● YOUR GOAL
Return every line of the listing below unchanged, leaving nothing out and adding nothing.

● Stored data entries
## Begin

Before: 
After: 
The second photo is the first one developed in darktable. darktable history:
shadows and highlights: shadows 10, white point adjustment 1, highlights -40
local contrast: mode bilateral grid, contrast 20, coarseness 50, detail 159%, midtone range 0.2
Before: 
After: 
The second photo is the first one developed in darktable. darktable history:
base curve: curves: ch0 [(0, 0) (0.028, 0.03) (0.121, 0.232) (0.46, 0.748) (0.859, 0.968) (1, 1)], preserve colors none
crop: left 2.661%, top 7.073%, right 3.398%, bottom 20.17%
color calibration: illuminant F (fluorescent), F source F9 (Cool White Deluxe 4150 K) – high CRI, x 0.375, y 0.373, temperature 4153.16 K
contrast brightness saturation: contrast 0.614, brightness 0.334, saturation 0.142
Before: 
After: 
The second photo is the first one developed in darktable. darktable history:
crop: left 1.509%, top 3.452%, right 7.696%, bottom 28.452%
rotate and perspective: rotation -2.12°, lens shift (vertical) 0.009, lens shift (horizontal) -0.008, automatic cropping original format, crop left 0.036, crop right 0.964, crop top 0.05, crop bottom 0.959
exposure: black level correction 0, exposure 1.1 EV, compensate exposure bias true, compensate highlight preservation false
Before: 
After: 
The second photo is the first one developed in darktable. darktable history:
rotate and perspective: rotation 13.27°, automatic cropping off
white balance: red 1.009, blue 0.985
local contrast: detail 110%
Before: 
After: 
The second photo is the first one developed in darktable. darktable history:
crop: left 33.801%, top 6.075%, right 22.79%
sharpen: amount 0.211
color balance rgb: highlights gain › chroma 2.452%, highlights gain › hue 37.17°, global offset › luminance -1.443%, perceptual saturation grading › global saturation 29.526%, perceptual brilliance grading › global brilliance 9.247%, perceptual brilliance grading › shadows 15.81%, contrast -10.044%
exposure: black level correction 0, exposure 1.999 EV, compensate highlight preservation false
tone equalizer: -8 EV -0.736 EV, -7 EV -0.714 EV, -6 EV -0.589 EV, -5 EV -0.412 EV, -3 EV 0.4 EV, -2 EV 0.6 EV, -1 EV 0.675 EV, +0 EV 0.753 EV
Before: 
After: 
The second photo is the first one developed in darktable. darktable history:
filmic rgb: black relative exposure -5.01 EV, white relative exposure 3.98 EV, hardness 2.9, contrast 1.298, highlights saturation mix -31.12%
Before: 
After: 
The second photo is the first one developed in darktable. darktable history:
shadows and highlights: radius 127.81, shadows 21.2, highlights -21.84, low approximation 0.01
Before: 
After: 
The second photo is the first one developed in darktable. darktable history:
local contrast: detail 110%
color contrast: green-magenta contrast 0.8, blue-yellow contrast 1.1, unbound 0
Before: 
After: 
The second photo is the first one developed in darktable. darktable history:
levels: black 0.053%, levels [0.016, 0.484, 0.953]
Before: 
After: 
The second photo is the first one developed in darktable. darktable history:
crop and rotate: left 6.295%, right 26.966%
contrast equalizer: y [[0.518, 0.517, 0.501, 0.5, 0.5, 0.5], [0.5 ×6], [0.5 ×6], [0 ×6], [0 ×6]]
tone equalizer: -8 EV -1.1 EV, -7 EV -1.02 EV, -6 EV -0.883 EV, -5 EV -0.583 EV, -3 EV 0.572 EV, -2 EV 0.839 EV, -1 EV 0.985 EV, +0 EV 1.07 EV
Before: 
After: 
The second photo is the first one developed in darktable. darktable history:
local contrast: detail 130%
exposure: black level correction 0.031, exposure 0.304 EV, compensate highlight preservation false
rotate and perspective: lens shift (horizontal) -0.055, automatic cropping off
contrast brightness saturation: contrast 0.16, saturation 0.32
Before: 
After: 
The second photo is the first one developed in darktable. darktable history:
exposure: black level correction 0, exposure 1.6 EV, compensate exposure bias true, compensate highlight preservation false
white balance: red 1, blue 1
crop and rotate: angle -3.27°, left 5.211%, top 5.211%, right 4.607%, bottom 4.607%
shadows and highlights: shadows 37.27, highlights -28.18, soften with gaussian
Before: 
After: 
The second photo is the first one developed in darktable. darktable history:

## End

● RESULT FOR THIS TASK
Before: 
After: 
The second photo is the first one developed in darktable. darktable history:
shadows and highlights: shadows 10, white point adjustment 1, highlights -40
local contrast: mode bilateral grid, contrast 20, coarseness 50, detail 159%, midtone range 0.2
Before: 
After: 
The second photo is the first one developed in darktable. darktable history:
base curve: curves: ch0 [(0, 0) (0.028, 0.03) (0.121, 0.232) (0.46, 0.748) (0.859, 0.968) (1, 1)], preserve colors none
crop: left 2.661%, top 7.073%, right 3.398%, bottom 20.17%
color calibration: illuminant F (fluorescent), F source F9 (Cool White Deluxe 4150 K) – high CRI, x 0.375, y 0.373, temperature 4153.16 K
contrast brightness saturation: contrast 0.614, brightness 0.334, saturation 0.142
Before: 
After: 
The second photo is the first one developed in darktable. darktable history:
crop: left 1.509%, top 3.452%, right 7.696%, bottom 28.452%
rotate and perspective: rotation -2.12°, lens shift (vertical) 0.009, lens shift (horizontal) -0.008, automatic cropping original format, crop left 0.036, crop right 0.964, crop top 0.05, crop bottom 0.959
exposure: black level correction 0, exposure 1.1 EV, compensate exposure bias true, compensate highlight preservation false
Before: 
After: 
The second photo is the first one developed in darktable. darktable history:
rotate and perspective: rotation 13.27°, automatic cropping off
white balance: red 1.009, blue 0.985
local contrast: detail 110%
Before: 
After: 
The second photo is the first one developed in darktable. darktable history:
crop: left 33.801%, top 6.075%, right 22.79%
sharpen: amount 0.211
color balance rgb: highlights gain › chroma 2.452%, highlights gain › hue 37.17°, global offset › luminance -1.443%, perceptual saturation grading › global saturation 29.526%, perceptual brilliance grading › global brilliance 9.247%, perceptual brilliance grading › shadows 15.81%, contrast -10.044%
exposure: black level correction 0, exposure 1.999 EV, compensate highlight preservation false
tone equalizer: -8 EV -0.736 EV, -7 EV -0.714 EV, -6 EV -0.589 EV, -5 EV -0.412 EV, -3 EV 0.4 EV, -2 EV 0.6 EV, -1 EV 0.675 EV, +0 EV 0.753 EV
Before: 
After: 
The second photo is the first one developed in darktable. darktable history:
filmic rgb: black relative exposure -5.01 EV, white relative exposure 3.98 EV, hardness 2.9, contrast 1.298, highlights saturation mix -31.12%
Before: 
After: 
The second photo is the first one developed in darktable. darktable history:
shadows and highlights: radius 127.81, shadows 21.2, highlights -21.84, low approximation 0.01
Before: 
After: 
The second photo is the first one developed in darktable. darktable history:
local contrast: detail 110%
color contrast: green-magenta contrast 0.8, blue-yellow contrast 1.1, unbound 0
Before: 
After: 
The second photo is the first one developed in darktable. darktable history:
levels: black 0.053%, levels [0.016, 0.484, 0.953]
Before: 
After: 
The second photo is the first one developed in darktable. darktable history:
crop and rotate: left 6.295%, right 26.966%
contrast equalizer: y [[0.518, 0.517, 0.501, 0.5, 0.5, 0.5], [0.5 ×6], [0.5 ×6], [0 ×6], [0 ×6]]
tone equalizer: -8 EV -1.1 EV, -7 EV -1.02 EV, -6 EV -0.883 EV, -5 EV -0.583 EV, -3 EV 0.572 EV, -2 EV 0.839 EV, -1 EV 0.985 EV, +0 EV 1.07 EV
Before: 
After: 
The second photo is the first one developed in darktable. darktable history:
local contrast: detail 130%
exposure: black level correction 0.031, exposure 0.304 EV, compensate highlight preservation false
rotate and perspective: lens shift (horizontal) -0.055, automatic cropping off
contrast brightness saturation: contrast 0.16, saturation 0.32
Before: 
After: 
The second photo is the first one developed in darktable. darktable history:
exposure: black level correction 0, exposure 1.6 EV, compensate exposure bias true, compensate highlight preservation false
white balance: red 1, blue 1
crop and rotate: angle -3.27°, left 5.211%, top 5.211%, right 4.607%, bottom 4.607%
shadows and highlights: shadows 37.27, highlights -28.18, soften with gaussian
Before: 
After: 
The second photo is the first one developed in darktable. darktable history:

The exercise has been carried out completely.